::: Excerpted passage :::
Want to find some inspiring books to add to your reading list? Today we’re taking a look at the books that ENTJs love and recommend time and time again. I surveyed my email list, Twitter followers, and friends to get a good idea which books ENTJs love most. I hope that you’ll find something you enjoy here!
This post contains affiliate links. I only recommend books I truly love and believe in.
Why Are ENTJs Drawn to These Specific Books?
ENTJs enjoy books that give them insights into strategy, psychology, business, and leadership. Highly ambitious, ENTJs believe every activity should be productive in some way. As a result, non-fiction books are often their favorites, but they also love fiction that inspires them with strong characters and symbols that evoke a sense of meaning in life.
::: Extracted data :::
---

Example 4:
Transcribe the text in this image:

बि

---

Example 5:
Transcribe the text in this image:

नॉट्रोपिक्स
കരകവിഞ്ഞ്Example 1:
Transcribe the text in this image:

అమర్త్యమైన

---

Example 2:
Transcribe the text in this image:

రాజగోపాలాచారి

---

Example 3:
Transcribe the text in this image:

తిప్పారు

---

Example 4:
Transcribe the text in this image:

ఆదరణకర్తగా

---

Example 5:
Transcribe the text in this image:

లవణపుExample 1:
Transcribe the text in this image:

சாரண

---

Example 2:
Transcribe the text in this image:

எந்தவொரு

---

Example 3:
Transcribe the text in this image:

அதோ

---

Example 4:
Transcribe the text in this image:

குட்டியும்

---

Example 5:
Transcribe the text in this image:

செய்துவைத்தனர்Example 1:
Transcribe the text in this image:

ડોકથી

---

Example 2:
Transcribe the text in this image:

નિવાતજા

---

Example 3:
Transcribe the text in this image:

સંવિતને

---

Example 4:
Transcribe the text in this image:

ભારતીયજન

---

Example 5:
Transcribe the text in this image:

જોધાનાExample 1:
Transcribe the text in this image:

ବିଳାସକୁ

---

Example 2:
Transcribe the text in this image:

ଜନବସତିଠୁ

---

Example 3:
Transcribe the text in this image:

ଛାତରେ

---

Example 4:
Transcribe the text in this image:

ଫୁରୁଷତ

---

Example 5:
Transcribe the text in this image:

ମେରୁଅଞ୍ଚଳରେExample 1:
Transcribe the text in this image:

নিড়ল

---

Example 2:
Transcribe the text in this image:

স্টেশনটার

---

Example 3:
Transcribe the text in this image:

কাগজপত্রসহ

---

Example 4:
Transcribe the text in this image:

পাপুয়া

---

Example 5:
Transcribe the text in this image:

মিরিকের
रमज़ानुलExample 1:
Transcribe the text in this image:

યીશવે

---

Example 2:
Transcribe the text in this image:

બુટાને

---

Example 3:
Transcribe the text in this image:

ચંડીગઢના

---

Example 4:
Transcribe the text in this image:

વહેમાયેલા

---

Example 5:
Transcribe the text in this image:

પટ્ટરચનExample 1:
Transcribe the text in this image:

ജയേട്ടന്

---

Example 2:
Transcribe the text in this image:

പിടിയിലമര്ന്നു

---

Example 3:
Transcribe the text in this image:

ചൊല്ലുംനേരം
:::
_The task_
Rewrite the article on books ENTJs love starting at "Why Are ENTJs" and ending at "meaning in life.", changing "favorites" to "top picks". The records are separate material, unrelated to the article on books ENTJs love.

_Result for this task_
Why Are ENTJs Drawn to These Specific Books?
ENTJs enjoy books that give them insights into strategy, psychology, business, and leadership. Highly ambitious, ENTJs believe every activity should be productive in some way. As a result, non-fiction books are often their top picks, but they also love fiction that inspires them with strong characters and symbols that evoke a sense of meaning in life.